-- Dataset extract follows --
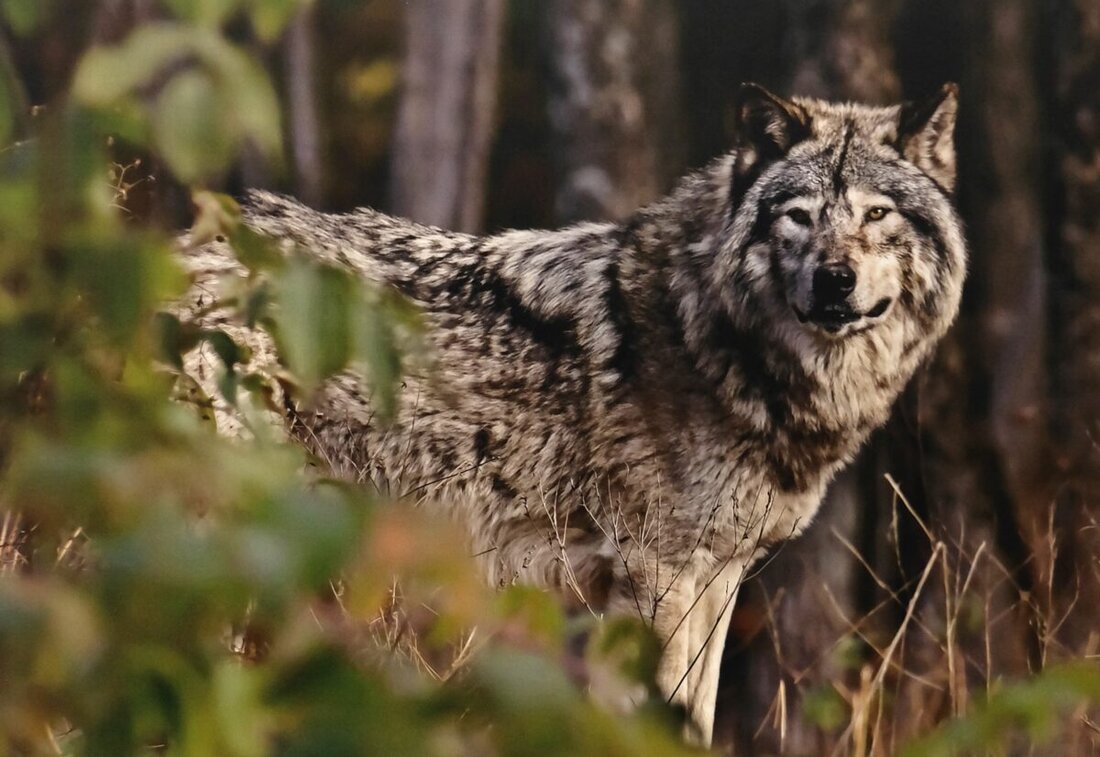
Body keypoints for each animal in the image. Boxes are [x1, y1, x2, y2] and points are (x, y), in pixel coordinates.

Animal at [179, 83, 965, 745]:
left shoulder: (718, 578)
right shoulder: (657, 576)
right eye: (798, 217)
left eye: (876, 213)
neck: (707, 334)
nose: (835, 279)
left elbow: (701, 717)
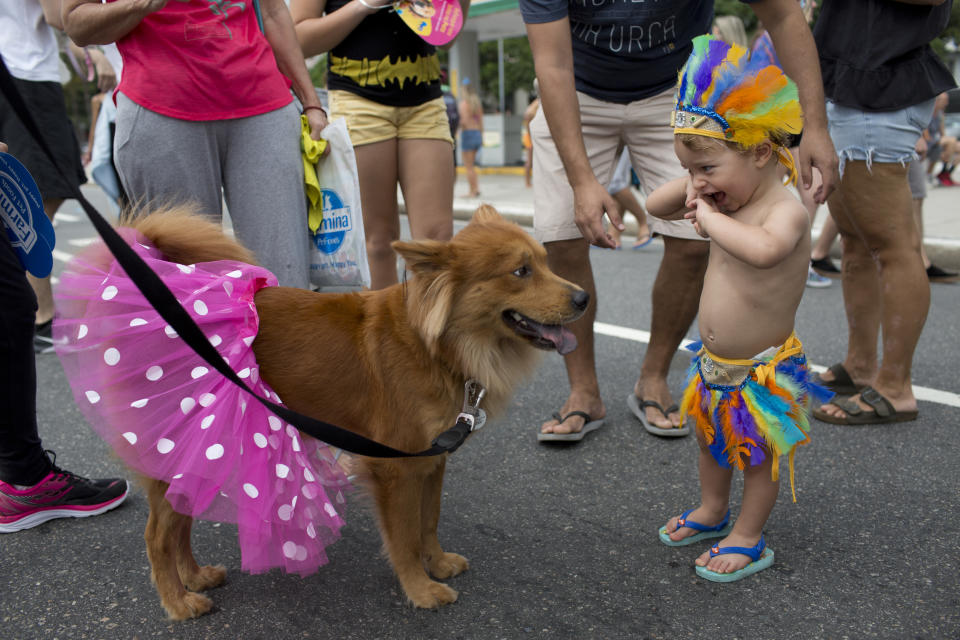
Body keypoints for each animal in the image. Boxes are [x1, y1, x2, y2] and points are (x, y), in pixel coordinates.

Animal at [109, 204, 588, 616]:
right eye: (520, 271)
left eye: (546, 262)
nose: (584, 299)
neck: (438, 348)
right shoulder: (395, 469)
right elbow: (405, 537)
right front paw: (420, 588)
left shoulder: (432, 462)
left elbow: (428, 521)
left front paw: (437, 563)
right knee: (157, 536)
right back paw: (177, 601)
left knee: (180, 524)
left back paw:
-- Dataset extract concluded --
> What is expected: When copying the data above, repeat every word exactly and drop the pictures.

> Answer:
Body keypoints for each animal in the image. Boxes are [x1, y1, x2, y2] and points are (x, y), in pixel coordinates.

Animal at [179, 83, 965, 745]:
left shoulder: (718, 578)
right shoulder: (657, 576)
right eye: (798, 217)
left eye: (876, 213)
neck: (707, 334)
nose: (835, 279)
left elbow: (701, 717)
Body keypoints for each animal in the image. Boxes are [x1, y1, x2, y2] and points are (x, y), in pixel coordinates.

Animal at [109, 204, 588, 616]:
right eye: (520, 271)
left eye: (546, 262)
nose: (584, 299)
neck: (438, 348)
right shoulder: (395, 469)
right elbow: (405, 537)
right front paw: (420, 588)
left shoulder: (432, 462)
left elbow: (428, 521)
left front paw: (437, 563)
right knee: (157, 536)
right back paw: (177, 601)
left knee: (180, 524)
left back paw:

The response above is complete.